Officially, of course, unity - the old carthorse of every Arab nationalist - is being taken for its usual gallop around the ring. Syria has denounced the "massacre" of Jerusalem, the Organisation of the Islamic Conference has condemned the "butchery" at the Dome of the Rock, the Gulf press has called for the relaunching of the "intifada" uprising - without apparently realising an armed version of that same uprising is now under way.

Yasser Arafat and Bashar al-Assad talk of an Arab summit - but the history of the Middle East is papered with Arab summits, most of which formed urgent committees of inquiry that everyone always forgot.

But the Arabs have long realised the action taken by their governments is in exactly inverse proportion to their words.
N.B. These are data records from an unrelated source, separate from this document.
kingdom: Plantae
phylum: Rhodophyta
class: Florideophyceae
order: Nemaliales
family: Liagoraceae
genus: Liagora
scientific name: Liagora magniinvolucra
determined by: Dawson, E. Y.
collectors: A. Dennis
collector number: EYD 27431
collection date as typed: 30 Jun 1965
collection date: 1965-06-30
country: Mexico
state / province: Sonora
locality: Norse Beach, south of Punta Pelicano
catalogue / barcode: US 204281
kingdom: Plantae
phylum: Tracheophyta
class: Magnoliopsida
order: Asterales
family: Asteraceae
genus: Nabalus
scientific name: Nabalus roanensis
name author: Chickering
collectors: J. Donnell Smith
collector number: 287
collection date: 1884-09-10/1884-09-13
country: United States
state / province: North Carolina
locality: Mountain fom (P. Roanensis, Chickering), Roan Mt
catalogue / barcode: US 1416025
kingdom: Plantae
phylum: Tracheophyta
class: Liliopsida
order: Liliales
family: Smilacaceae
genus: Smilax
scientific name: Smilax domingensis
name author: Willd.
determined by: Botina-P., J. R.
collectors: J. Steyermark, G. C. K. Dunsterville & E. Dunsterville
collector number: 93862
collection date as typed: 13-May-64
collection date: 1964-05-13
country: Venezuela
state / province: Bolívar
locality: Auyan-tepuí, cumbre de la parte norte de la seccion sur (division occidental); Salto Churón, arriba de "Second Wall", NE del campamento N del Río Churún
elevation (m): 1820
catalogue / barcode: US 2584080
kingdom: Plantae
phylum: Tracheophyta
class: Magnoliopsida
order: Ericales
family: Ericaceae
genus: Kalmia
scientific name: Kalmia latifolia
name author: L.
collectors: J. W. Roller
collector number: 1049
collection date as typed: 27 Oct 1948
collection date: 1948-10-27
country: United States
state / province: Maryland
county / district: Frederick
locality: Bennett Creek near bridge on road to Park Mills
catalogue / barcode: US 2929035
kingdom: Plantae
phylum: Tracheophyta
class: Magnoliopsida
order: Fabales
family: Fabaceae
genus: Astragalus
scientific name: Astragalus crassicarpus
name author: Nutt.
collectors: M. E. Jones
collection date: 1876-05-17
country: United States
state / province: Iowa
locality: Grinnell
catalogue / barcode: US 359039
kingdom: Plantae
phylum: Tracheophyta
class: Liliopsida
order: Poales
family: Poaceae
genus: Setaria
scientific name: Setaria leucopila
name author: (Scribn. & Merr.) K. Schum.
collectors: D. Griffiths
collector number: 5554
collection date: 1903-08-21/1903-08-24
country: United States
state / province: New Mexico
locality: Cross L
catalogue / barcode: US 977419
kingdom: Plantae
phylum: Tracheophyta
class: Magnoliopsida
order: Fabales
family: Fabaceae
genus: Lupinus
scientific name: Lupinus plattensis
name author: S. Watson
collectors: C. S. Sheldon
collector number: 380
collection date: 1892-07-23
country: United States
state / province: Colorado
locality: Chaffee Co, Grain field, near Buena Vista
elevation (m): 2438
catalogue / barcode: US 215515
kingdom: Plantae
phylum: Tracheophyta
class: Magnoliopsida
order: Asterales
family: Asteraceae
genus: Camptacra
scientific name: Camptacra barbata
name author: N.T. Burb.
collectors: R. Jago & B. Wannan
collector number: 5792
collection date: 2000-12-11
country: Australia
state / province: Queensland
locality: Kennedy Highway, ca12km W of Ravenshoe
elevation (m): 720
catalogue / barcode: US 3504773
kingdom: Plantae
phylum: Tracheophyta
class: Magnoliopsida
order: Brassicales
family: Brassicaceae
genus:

When the Israelis are given a rhetoric bath, you can be sure that they have little to worry about. While privately horrified by what they see on their television screens - Middle East stations have shown, repeatedly and in slow-motion, the unexpurgated tape of the 12-year-old boy being killed in Gaza and reported the death yesterday of another boy on the same spot - Arabs have no illusions about their own powerlessness.

A group of Palestinians in the Ein el-Helweh refugee camp in Sidon, Lebanon, demanded the right to march en masse back to Israel but were swiftly told by the Lebanese authorities they would do no such thing. In Ein el-Helweh lives one of the more cynical local Palestinian leaders,who has all along predicted the collapse of the "peace process". Mounir Maqdah, once one of Mr Arafat's trusties in Lebanon whose home was the target of an Israeli helicopter attack in 1996, threatens the resumption of armed Palestinian raids across the southern border of Lebanon.

But don't take him too seriously. He also talks about the start of guerrilla raids from Jordan and Syria, something no sane Syrian or Jordanian leader would ever permit. He asks why the US, which used its "entire military arsenal" to get the refugees back to Kosovo, cannot do the same for the Palestinians of Palestine/Israel. Does one hear hollow laughter in the refugee camps? Or are such comments a sign of real political innocence?